El caso es que este relato permite ver la filosofía de Onfray con otros ojos porque se entiende de dónde sale su insistencia en que la filosofía es una egodicea, neologismo que toma de Derrida, para quien todo discurso filosófico es una justificación del yo (p. 71). Pero no sólo eso puesto que él mismo sostiene una actitud muy ambiciosa al defender una concepción de la filosofía que nada tiene que ver con la contingencia del yo, sino que se presenta como un "sistema", como un "pensamiento totalizador" (p. 83), sin que le den miedo las connotaciones del término que empezarán a lanzarle a la cara los posmodernos.
Así resulta que este libro es una especie de digesto de un sistema filosófico hedonista que contiene una ética (selectiva), una erótica (solar), una estética (cínica), una bioética (prometeica) y una política (libertaria), todo ello presidido, cómo no, por un método (alternativo). Y no haya duda, los adjetivos definen los nombres que califican, así que la ética es "selectiva" a fuer de ser ateológica y aristocrática, al tiempo que utilitaria.

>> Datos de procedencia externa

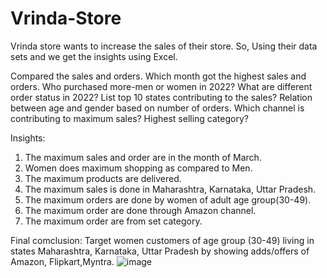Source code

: # Vrinda-Store

Vrinda store wants to increase the sales of their store. So, Using their data sets and we get the insights using Excel.

Compared the sales and orders.
Which month got the highest sales and orders.
Who purchased more-men or women in 2022?
What are different order status in 2022?
List top 10 states contributing to the sales?
Relation between age and gender based on number of orders.
Which channel is contributing to maximum sales?
Highest selling category?

Insights:

1. The maximum sales and order are in the month of March.						
2. Women does maximum shopping as compared to Men.						
3. The maximum products are delivered.						
4. The maximum sales is done in Maharashtra, Karnataka, Uttar Pradesh.						
5. The maximum orders are done by women of adult age group(30-49).						
6. The maximum order are done through Amazon channel.						
7. The maximum order are from set category.						
						

Final comclusion:
Target women customers of age group (30-49) living in states Maharashtra, Karnataka, Uttar Pradesh by showing adds/offers of Amazon, Flipkart,Myntra.
![image](https://github.com/user-attachments/assets/9748ff4f-13bb-4512-b4fd-7ea20fc81106)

No es tan claro lo "solar" de la erótica teniendo en cuenta que lo que se valora es lo que llama Onfray "la increíble potencia de lo femenino" (p. 124) que lo lleva a pedir un "feminismo libertino o un libertinaje femenino" (p. 141). No se me alcanza por dónde pueda vincularse lo femenino y lo solar como no sea yendo a la cultura germánica en la que el sol es femenino. En las culturas latinas lo solar es masculino.
En cuanto a la estética, coincido con la altísima valoración que hace Onfray de los ready mades de Marcel Duchamp, aunque pueda chirriar algo por el lado de la autosatisfacción chauvinista. Porque decir que "El golpe de Estado estético de Duchamp fragmentó por mucho tiempo el campo artístico" (p. 149) resulta un poco chocante. No por el mucho tiempo que puede ser para siempre, sino porque no hay razón aparente para colgar la "medalla" a Duchamp y no a Tzara, por jemplo.
Tampoco me queda clara la llamada bioética "prometeica" y por más explicaciones que da acerca de que la eugenesia de la salvación que él propone no trata de conseguir una "raza pura", que cuestiona toda la tradición filosófica y es "libertaria", sigue siendo una "eugenesia", esto es, una imposición de un criterio moral de "bien" (que a saber cómo se llega a él) sobre el fenómeno natural del nacimiento.
El último capítulo del libro es lo más provocador, al menos para mí, y en él se hacen cuatro apuntes, dos en contra y dos a favor, como bien corresponde a la dicotomía schmittiana amigo/enemigo, que condensa el mundo político: en contra de la lógica imperial liberal (p.199) y del "fascismo micrológico" (p. 206); a favor del nietzscheanismo de izquierda que él profesa (p. 212) y la funcionalidad del pensamiento libertario para rematar la faena de mayo del 68 (p. 216). Vaya por Dios.